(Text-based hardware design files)
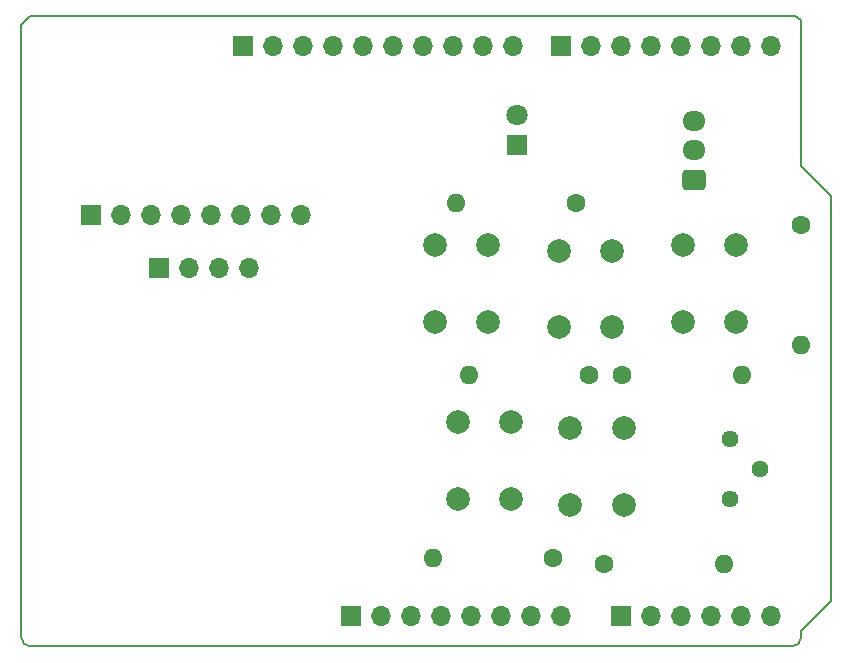
<source format=gbr>
%TF.GenerationSoftware,KiCad,Pcbnew,8.0.8*%
%TF.CreationDate,2025-02-03T17:42:49-07:00*%
%TF.ProjectId,Arduino_uno_Shield,41726475-696e-46f5-9f75-6e6f5f536869,rev?*%
%TF.SameCoordinates,Original*%
%TF.FileFunction,Profile,NP*%
%FSLAX46Y46*%
G04 Gerber Fmt 4.6, Leading zero omitted, Abs format (unit mm)*
G04 Created by KiCad (PCBNEW 8.0.8) date 2025-02-03 17:42:49*
%MOMM*%
%LPD*%
G01*
G04 APERTURE LIST*
G04 Aperture macros list*
%AMRoundRect*
0 Rectangle with rounded corners*
0 $1 Rounding radius*
0 $2 $3 $4 $5 $6 $7 $8 $9 X,Y pos of 4 corners*
0 Add a 4 corners polygon primitive as box body*
4,1,4,$2,$3,$4,$5,$6,$7,$8,$9,$2,$3,0*
0 Add four circle primitives for the rounded corners*
1,1,$1+$1,$2,$3*
1,1,$1+$1,$4,$5*
1,1,$1+$1,$6,$7*
1,1,$1+$1,$8,$9*
0 Add four rect primitives between the rounded corners*
20,1,$1+$1,$2,$3,$4,$5,0*
20,1,$1+$1,$4,$5,$6,$7,0*
20,1,$1+$1,$6,$7,$8,$9,0*
20,1,$1+$1,$8,$9,$2,$3,0*%
G04 Aperture macros list end*
%TA.AperFunction,Profile*%
%ADD10C,0.150000*%
%TD*%
%ADD11R,1.700000X1.700000*%
%ADD12O,1.700000X1.700000*%
%ADD13C,2.000000*%
%ADD14C,1.600000*%
%ADD15O,1.600000X1.600000*%
%ADD16C,1.440000*%
%ADD17R,1.800000X1.800000*%
%ADD18C,1.800000*%
%ADD19RoundRect,0.250000X0.725000X-0.600000X0.725000X0.600000X-0.725000X0.600000X-0.725000X-0.600000X0*%
%ADD20O,1.950000X1.700000*%
G04 APERTURE END LIST*
D10*
X166000000Y-59360063D02*
X168580000Y-61900000D01*
X100000000Y-99238000D02*
X100000000Y-47422000D01*
X165500000Y-46660000D02*
X166000000Y-47000000D01*
X168580000Y-61900000D02*
X168580000Y-96190000D01*
X165278000Y-100000000D02*
X100762000Y-100000000D01*
X100762000Y-46660000D02*
X165500000Y-46660000D01*
X100762000Y-100000000D02*
G75*
G02*
X100000000Y-99238000I0J762000D01*
G01*
X168580000Y-96190000D02*
X166040000Y-98730000D01*
X100000000Y-47422000D02*
X100762000Y-46660000D01*
X166040000Y-99238000D02*
G75*
G02*
X165278000Y-100000000I-762000J0D01*
G01*
X166000000Y-47000000D02*
X166000000Y-59360063D01*
X166040000Y-98730000D02*
X166040000Y-99238000D01*
D11*
%TO.C,J1*%
X127940000Y-97460000D03*
D12*
X130480000Y-97460000D03*
X133020000Y-97460000D03*
X135560000Y-97460000D03*
X138100000Y-97460000D03*
X140640000Y-97460000D03*
X143180000Y-97460000D03*
X145720000Y-97460000D03*
%TD*%
D11*
%TO.C,J3*%
X150800000Y-97460000D03*
D12*
X153340000Y-97460000D03*
X155880000Y-97460000D03*
X158420000Y-97460000D03*
X160960000Y-97460000D03*
X163500000Y-97460000D03*
%TD*%
D11*
%TO.C,J2*%
X118796000Y-49200000D03*
D12*
X121336000Y-49200000D03*
X123876000Y-49200000D03*
X126416000Y-49200000D03*
X128956000Y-49200000D03*
X131496000Y-49200000D03*
X134036000Y-49200000D03*
X136576000Y-49200000D03*
X139116000Y-49200000D03*
X141656000Y-49200000D03*
%TD*%
D11*
%TO.C,J4*%
X145720000Y-49200000D03*
D12*
X148260000Y-49200000D03*
X150800000Y-49200000D03*
X153340000Y-49200000D03*
X155880000Y-49200000D03*
X158420000Y-49200000D03*
X160960000Y-49200000D03*
X163500000Y-49200000D03*
%TD*%
D13*
%TO.C,SW1*%
X139500000Y-66000000D03*
X139500000Y-72500000D03*
X135000000Y-66000000D03*
X135000000Y-72500000D03*
%TD*%
D14*
%TO.C,R4*%
X150840000Y-77000000D03*
D15*
X161000000Y-77000000D03*
%TD*%
D14*
%TO.C,R5*%
X149340000Y-93000000D03*
D15*
X159500000Y-93000000D03*
%TD*%
D16*
%TO.C,RV1*%
X160015000Y-87540000D03*
X162555000Y-85000000D03*
X160015000Y-82460000D03*
%TD*%
D13*
%TO.C,SW2*%
X160500000Y-66000000D03*
X160500000Y-72500000D03*
X156000000Y-66000000D03*
X156000000Y-72500000D03*
%TD*%
%TO.C,SW3*%
X145500000Y-73000000D03*
X145500000Y-66500000D03*
X150000000Y-73000000D03*
X150000000Y-66500000D03*
%TD*%
%TO.C,SW5*%
X141500000Y-81000000D03*
X141500000Y-87500000D03*
X137000000Y-81000000D03*
X137000000Y-87500000D03*
%TD*%
D14*
%TO.C,R6*%
X145000000Y-92500000D03*
D15*
X134840000Y-92500000D03*
%TD*%
D11*
%TO.C,J9*%
X105880000Y-63500000D03*
D12*
X108420000Y-63500000D03*
X110960000Y-63500000D03*
X113500000Y-63500000D03*
X116040000Y-63500000D03*
X118580000Y-63500000D03*
X121120000Y-63500000D03*
X123660000Y-63500000D03*
%TD*%
D11*
%TO.C,J10*%
X111700000Y-67975000D03*
D12*
X114240000Y-67975000D03*
X116780000Y-67975000D03*
X119320000Y-67975000D03*
%TD*%
D14*
%TO.C,R1*%
X147000000Y-62500000D03*
D15*
X136840000Y-62500000D03*
%TD*%
D14*
%TO.C,R3*%
X166000000Y-64340000D03*
D15*
X166000000Y-74500000D03*
%TD*%
D14*
%TO.C,R2*%
X148080000Y-77000000D03*
D15*
X137920000Y-77000000D03*
%TD*%
D13*
%TO.C,SW4*%
X146500000Y-88000000D03*
X146500000Y-81500000D03*
X151000000Y-88000000D03*
X151000000Y-81500000D03*
%TD*%
D17*
%TO.C,D1*%
X142000000Y-57540000D03*
D18*
X142000000Y-55000000D03*
%TD*%
D19*
%TO.C,J11*%
X157000000Y-60500000D03*
D20*
X157000000Y-58000000D03*
X157000000Y-55500000D03*
%TD*%
M02*

</source>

● **PROBLEM DETAILS**
From the records above, print exactly the lines that run from the line with "X100000000Y-99238000D02*" to the line with "X135560000Y-97460000D03*", inclusive.

● **TASK ANSWER**
X100000000Y-99238000D02*
X100000000Y-47422000D01*
X165500000Y-46660000D02*
X166000000Y-47000000D01*
X168580000Y-61900000D02*
X168580000Y-96190000D01*
X165278000Y-100000000D02*
X100762000Y-100000000D01*
X100762000Y-46660000D02*
X165500000Y-46660000D01*
X100762000Y-100000000D02*
G75*
G02*
X100000000Y-99238000I0J762000D01*
G01*
X168580000Y-96190000D02*
X166040000Y-98730000D01*
X100000000Y-47422000D02*
X100762000Y-46660000D01*
X166040000Y-99238000D02*
G75*
G02*
X165278000Y-100000000I-762000J0D01*
G01*
X166000000Y-47000000D02*
X166000000Y-59360063D01*
X166040000Y-98730000D02*
X166040000Y-99238000D01*
D11*
%TO.C,J1*%
X127940000Y-97460000D03*
D12*
X130480000Y-97460000D03*
X133020000Y-97460000D03*
X135560000Y-97460000D03*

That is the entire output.